2. Les aspects cliniques
Immuables autrefois et faisant l'objet de descriptions stéréotypées, les aspects cliniques de la psychose maniaco-dépressive ont subi, depuis l'avènement des médications psychotropes, de profondes transformations, encore accusées par l'amélioration des attitudes thérapeutiques concomitantes.
Sans nul doute – plus que son contraire, l'accès mélancolique –, l'accès maniaque a opéré, depuis la fin des années cinquante, une véritable mutation symptomatique. Le traitement préventif (lithium) et les neuroleptiques ont modifié le cours actuel de la maladie, raréfiant les accès et atténuant leur fécondité expressive. Le patient, riche d'une expérience antérieure et de l'information reçue (souvent partagée avec l'entourage familial) sait reconnaître à travers un « signal symptôme » – le plus souvent l'installation d'un trouble important du sommeil – l'annonce d'une « rechute » et peut prendre immédiatement contact avec son thérapeute. S'il s'agit d'une première manifestation de la maladie, l'admission dans un service spécialisé et l'instauration d'un traitement ont, là encore, toute chance d'être rapides car, malgré les apparences et malgré la fascination qu'exercent sur elle, par les médias, les comportements originaux ou marginaux, la société actuelle reste peu tolérante à la déviance et l'on hospitalise bien vite la plupart des « agités ».

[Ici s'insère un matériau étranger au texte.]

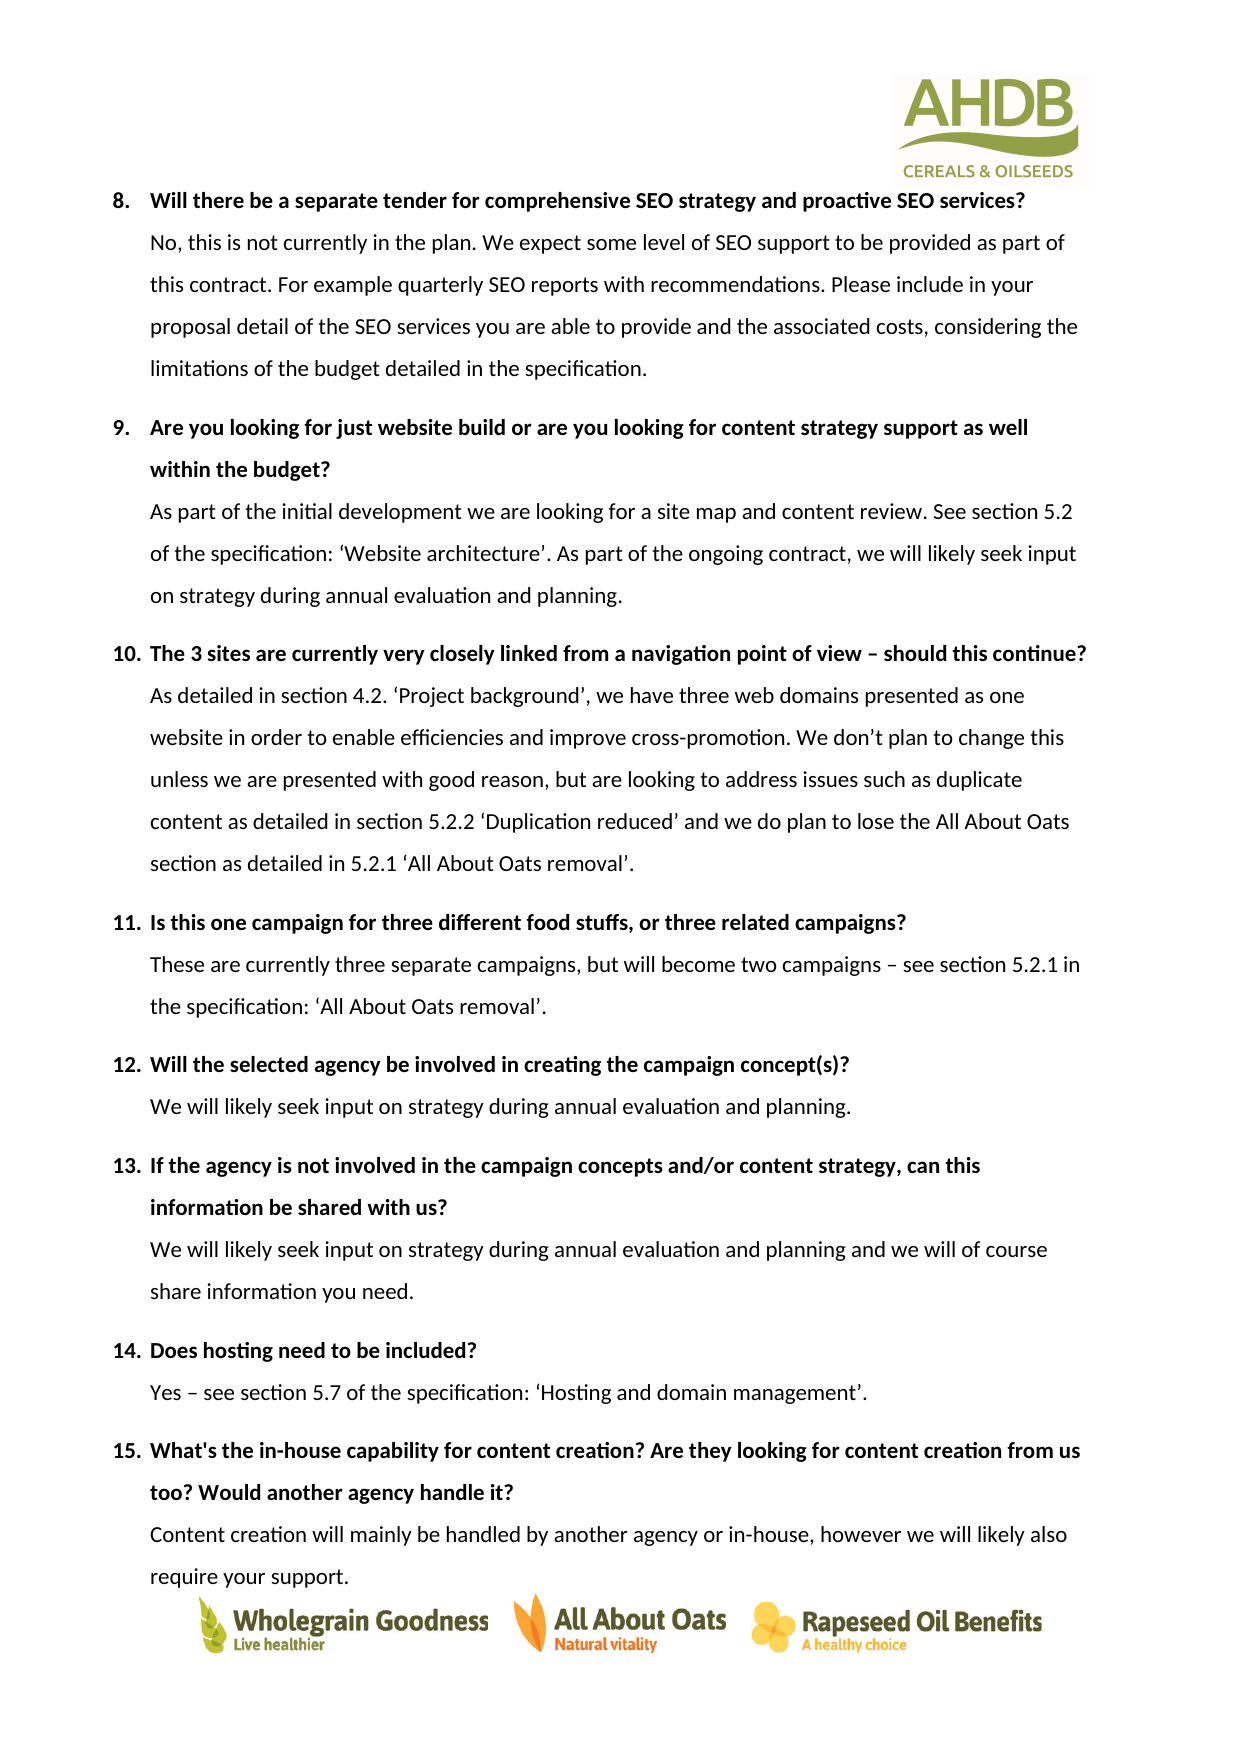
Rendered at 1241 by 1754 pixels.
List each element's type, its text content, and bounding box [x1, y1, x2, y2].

picture [513, 1593, 726, 1653]
text Content creation will mainly be handled by another agency or in-house, however we will likely also require your support. [150, 1520, 1090, 1590]
text These are currently three separate campaigns, but will become two campaigns – see section 5.2.1 in the specification: ‘All About Oats removal’. [150, 950, 1090, 1020]
list If the agency is not involved in the campaign concepts and/or content strategy, can this information be shared with us? [112, 1151, 1090, 1221]
text As detailed in section 4.2. ‘Project background’, we have three web domains presented as one website in order to enable efficiencies and improve cross-promotion. We don’t plan to change this unless we are presented with good reason, but are looking to address issues such as duplicate content as detailed in section 5.2.2 ‘Duplication reduced’ and we do plan to lose the All About Oats section as detailed in 5.2.1 ‘All About Oats removal’. [150, 681, 1090, 877]
text We will likely seek input on strategy during annual evaluation and planning and we will of course share information you need. [150, 1235, 1090, 1305]
list Will there be a separate tender for comprehensive SEO strategy and proactive SEO services? [112, 186, 1090, 214]
text We will likely seek input on strategy during annual evaluation and planning. [150, 1092, 1090, 1121]
text No, this is not currently in the plan. We expect some level of SEO support to be provided as part of this contract. For example quarterly SEO reports with recommendations. Please include in your proposal detail of the SEO services you are able to provide and the associated costs, considering the limitations of the budget detailed in the specification. [150, 228, 1090, 382]
list Does hosting need to be included? [112, 1336, 1090, 1364]
text Yes – see section 5.7 of the specification: ‘Hosting and domain management’. [150, 1378, 1090, 1406]
list The 3 sites are currently very closely linked from a navigation point of view – should this continue? [112, 639, 1090, 667]
list Are you looking for just website build or are you looking for content strategy support as well within the budget? [112, 413, 1090, 483]
text As part of the initial development we are looking for a site map and content review. See section 5.2 of the specification: ‘Website architecture’. As part of the ongoing contract, we will likely seek input on strategy during annual evaluation and planning. [150, 497, 1090, 609]
picture [198, 1596, 488, 1653]
list Will the selected agency be involved in creating the campaign concept(s)? [112, 1051, 1090, 1078]
list Is this one campaign for three different food stuffs, or three related campaigns? [112, 908, 1090, 936]
picture [751, 1602, 1042, 1653]
list What's the in-house capability for content creation? Are they looking for content creation from us too? Would another agency handle it? [112, 1436, 1090, 1506]
picture [891, 73, 1091, 187]
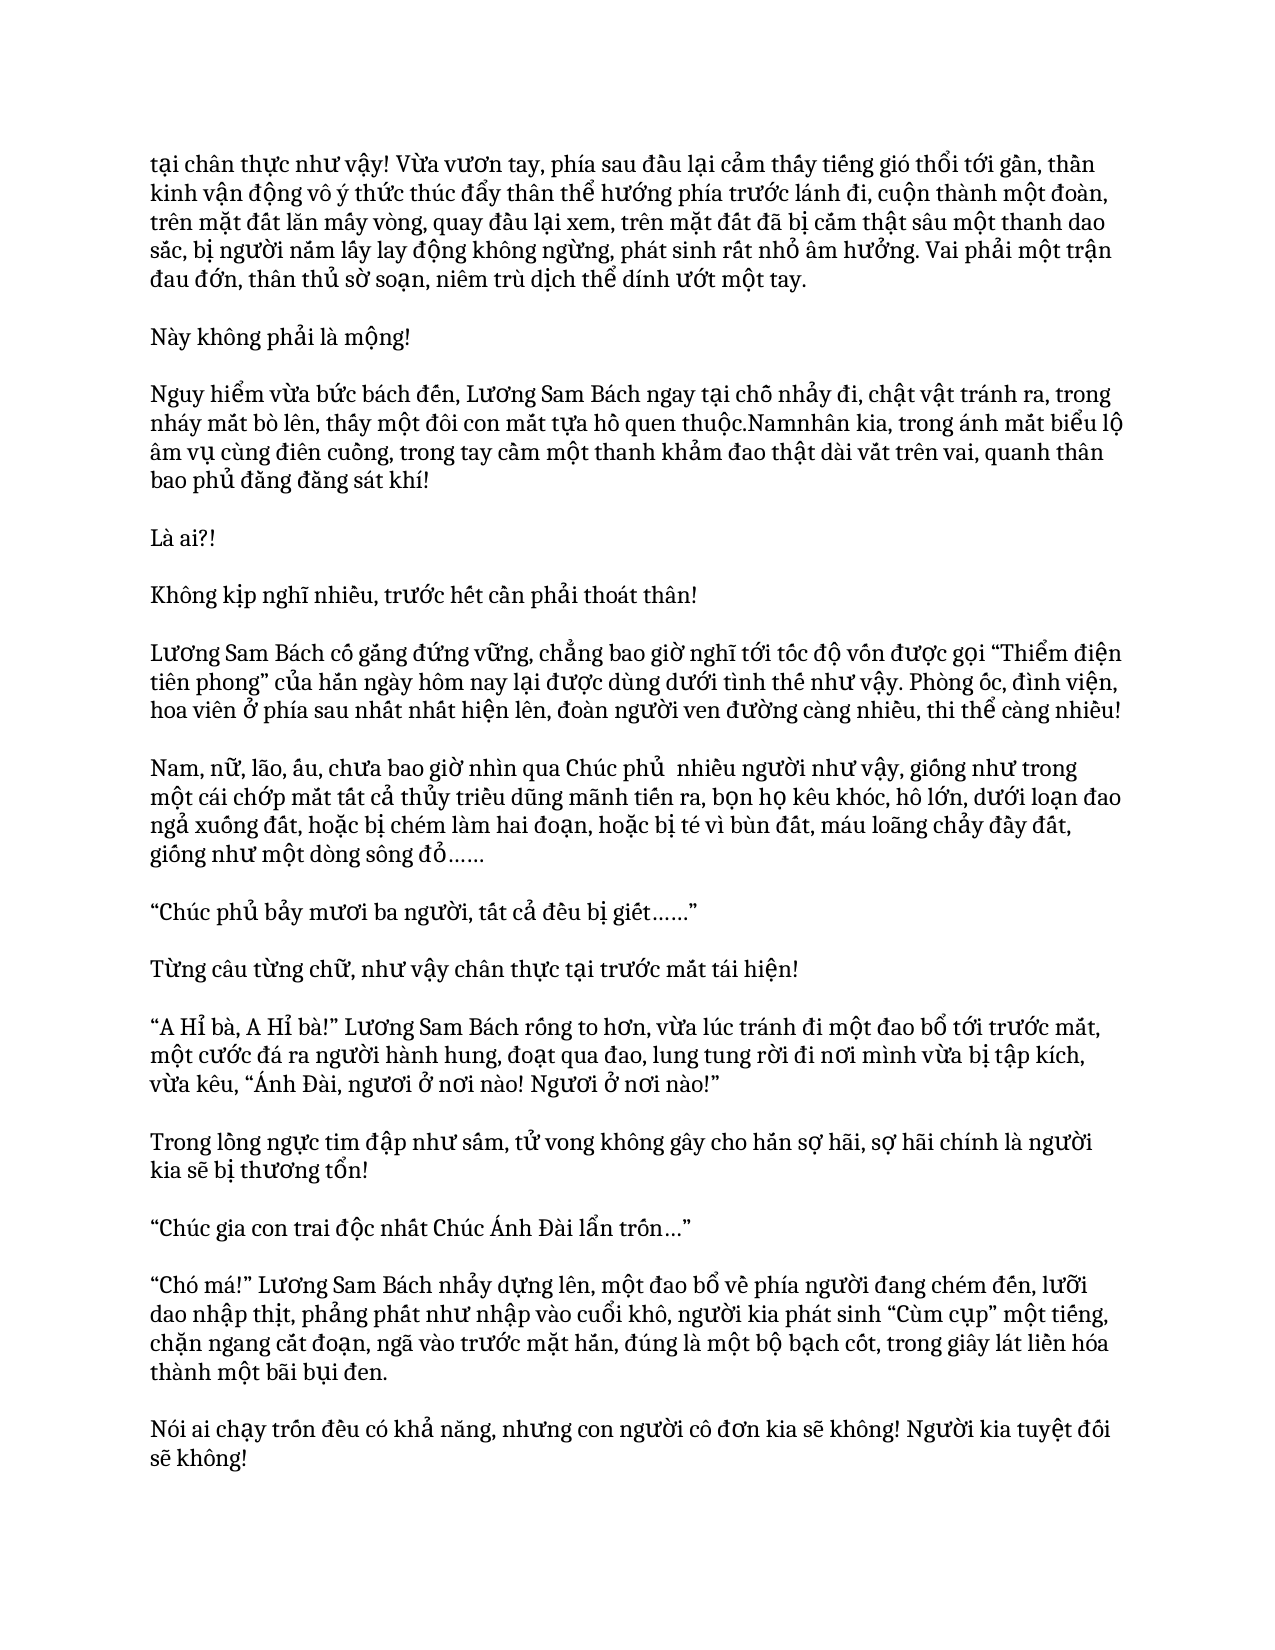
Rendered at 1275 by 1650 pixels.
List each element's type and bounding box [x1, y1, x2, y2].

text [150, 150, 1125, 1472]
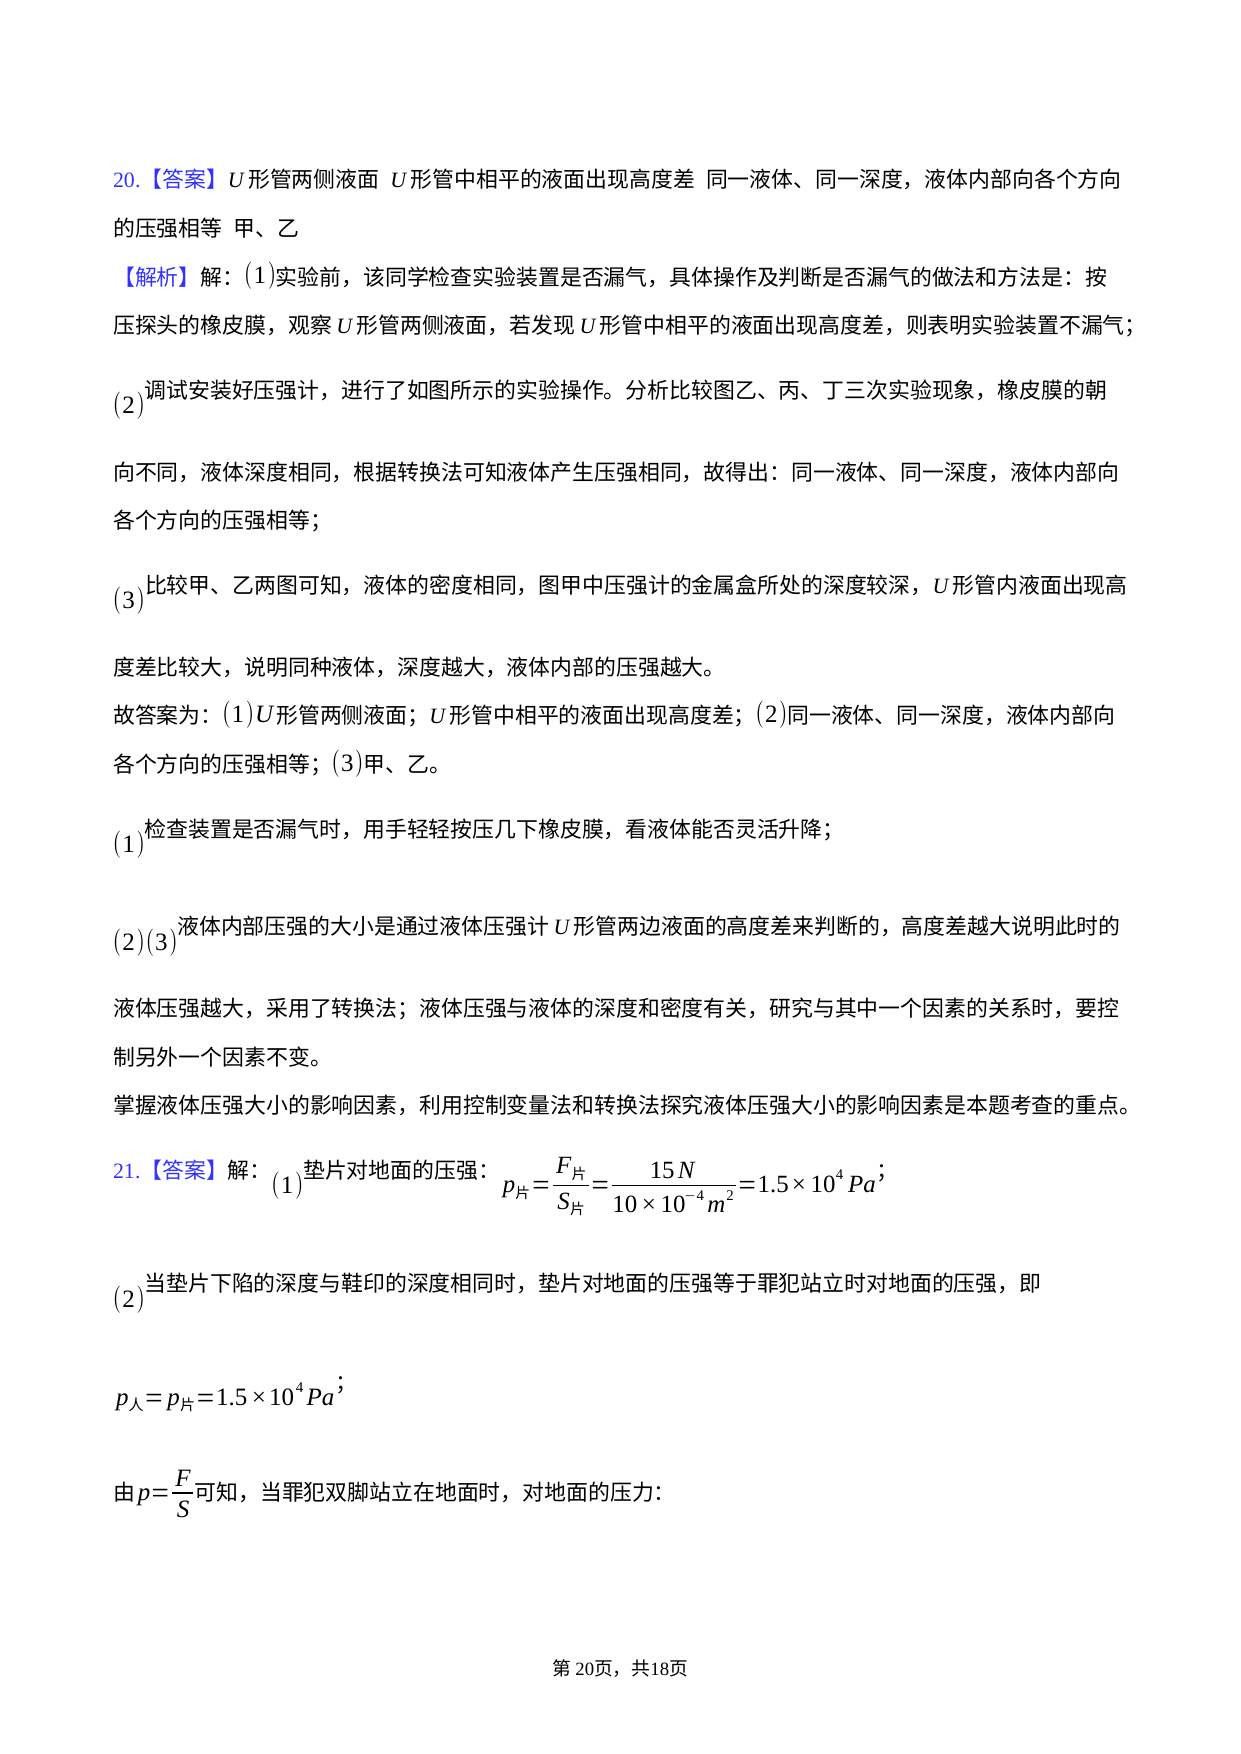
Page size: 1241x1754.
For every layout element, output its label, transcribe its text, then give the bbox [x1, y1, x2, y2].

text 【解析】解：实验前，该同学检查实验装置是否漏气，具体操作及判断是否漏气的做法和方法是：按压探头的橡皮膜，观察U形管两侧液面，若发现U形管中相平的液面出现高度差，则表明实验装置不漏气； 调试安装好压强计，进行了如图所示的实验操作。分析比较图乙、丙、丁三次实验现象，橡皮膜的朝向不同，液体深度相同，根据转换法可知液体产生压强相同，故得出：同一液体、同一深度，液体内部向各个方向的压强相等； 比较甲、乙两图可知，液体的密度相同，图甲中压强计的金属盒所处的深度较深，U形管内液面出现高度差比较大，说明同种液体，深度越大，液体内部的压强越大。 故答案为：形管两侧液面；U形管中相平的液面出现高度差；同一液体、同一深度，液体内部向各个方向的压强相等；甲、乙。 检查装置是否漏气时，用手轻轻按压几下橡皮膜，看液体能否灵活升降； 液体内部压强的大小是通过液体压强计U形管两边液面的高度差来判断的，高度差越大说明此时的液体压强越大，采用了转换法；液体压强与液体的深度和密度有关，研究与其中一个因素的关系时，要控制另外一个因素不变。 掌握液体压强大小的影响因素，利用控制变量法和转换法探究液体压强大小的影响因素是本题考查的重点。 [113, 259, 1127, 1120]
text 20.【答案】U形管两侧液面 U形管中相平的液面出现高度差 同一液体、同一深度，液体内部向各个方向的压强相等 甲、乙 [113, 162, 1127, 243]
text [113, 1136, 1127, 1526]
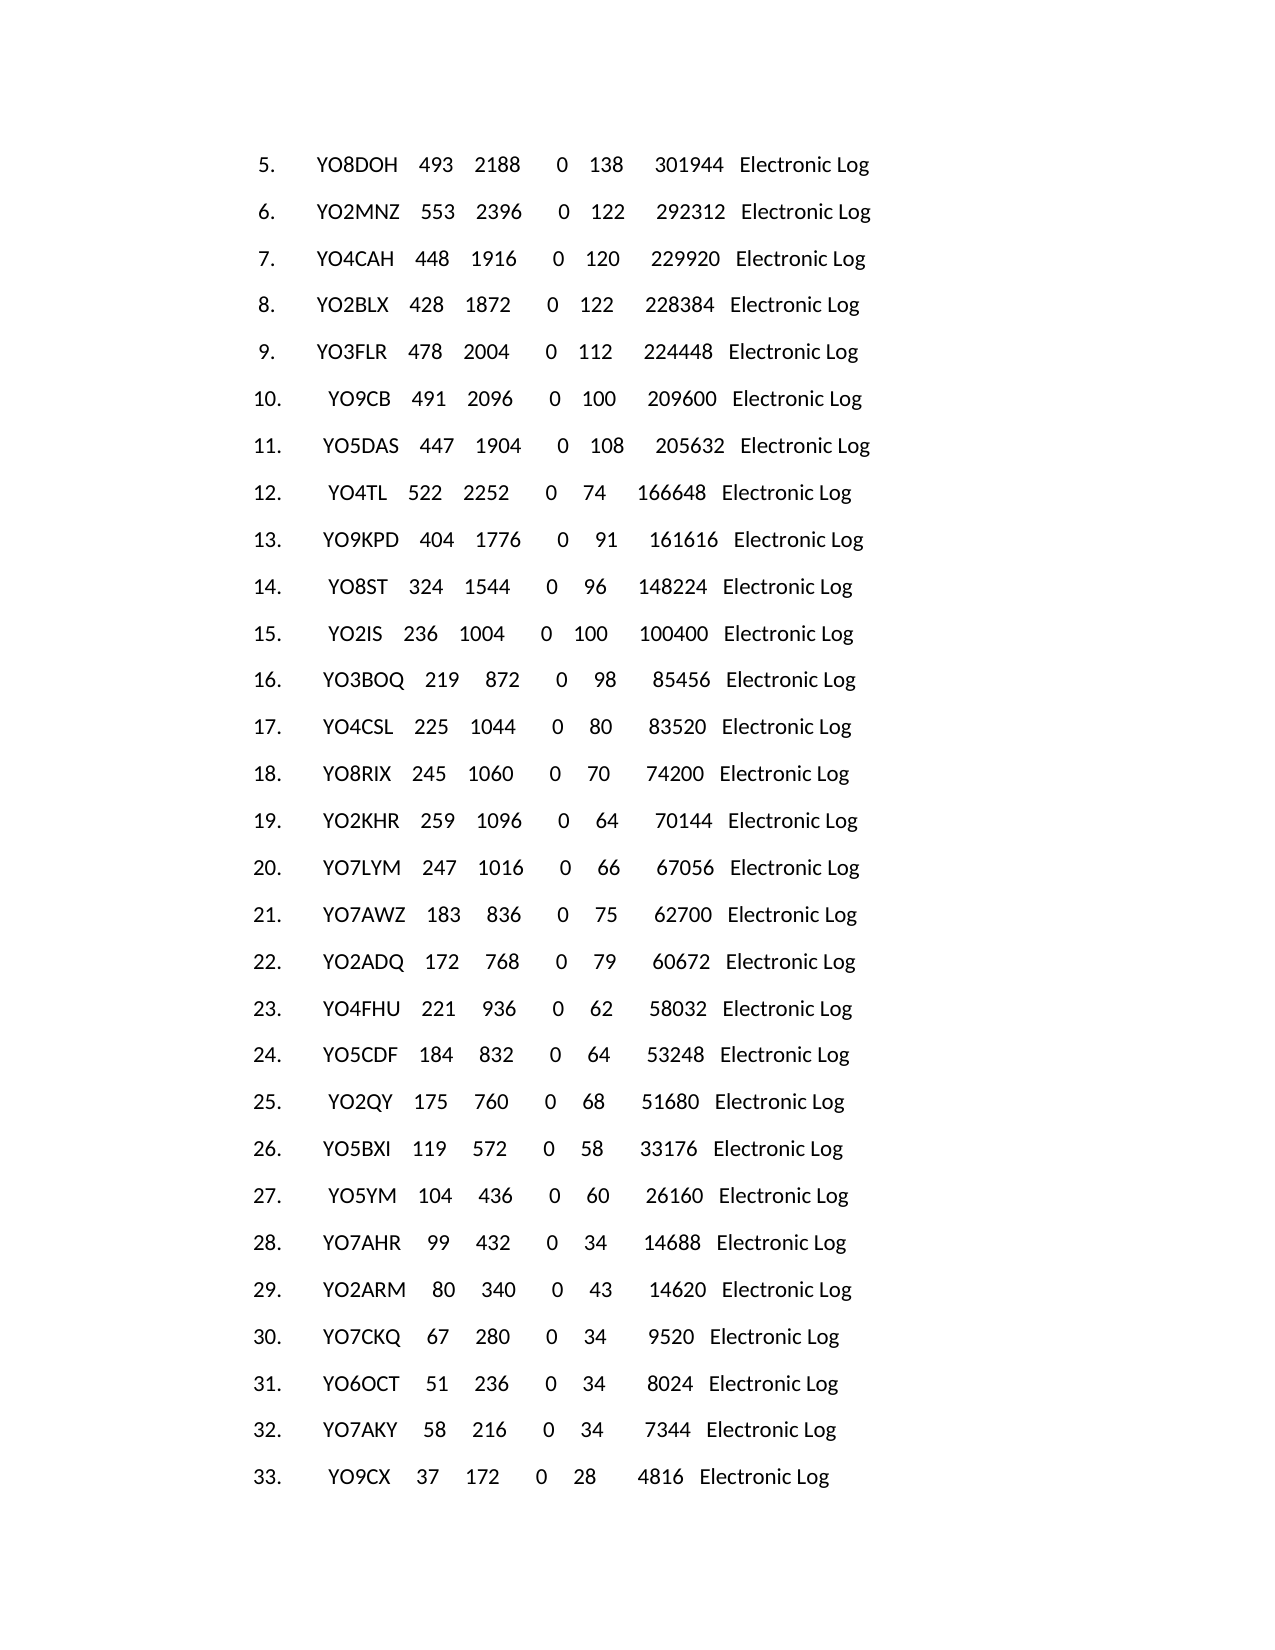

C'est à cette occasion que pourra encore s'observer le tableau classique de l'accès maniaque, qui était autrefois durable, et qui est aujourd'hui « décapité » en quelques jours par le traitement. Il est dominé par l'accélération des activités motrices et intellectuelles et par l'exaltation euphorique.
Tout peut se voir, depuis la subagitation incessante jusqu'à l'activité effrénée, toujours désordonnée et inefficace, parfois violente et destructrice. La résistance à la fatigue ne manque pas d'étonner, compte tenu des efforts que le malade peut déployer, de jour comme de nuit.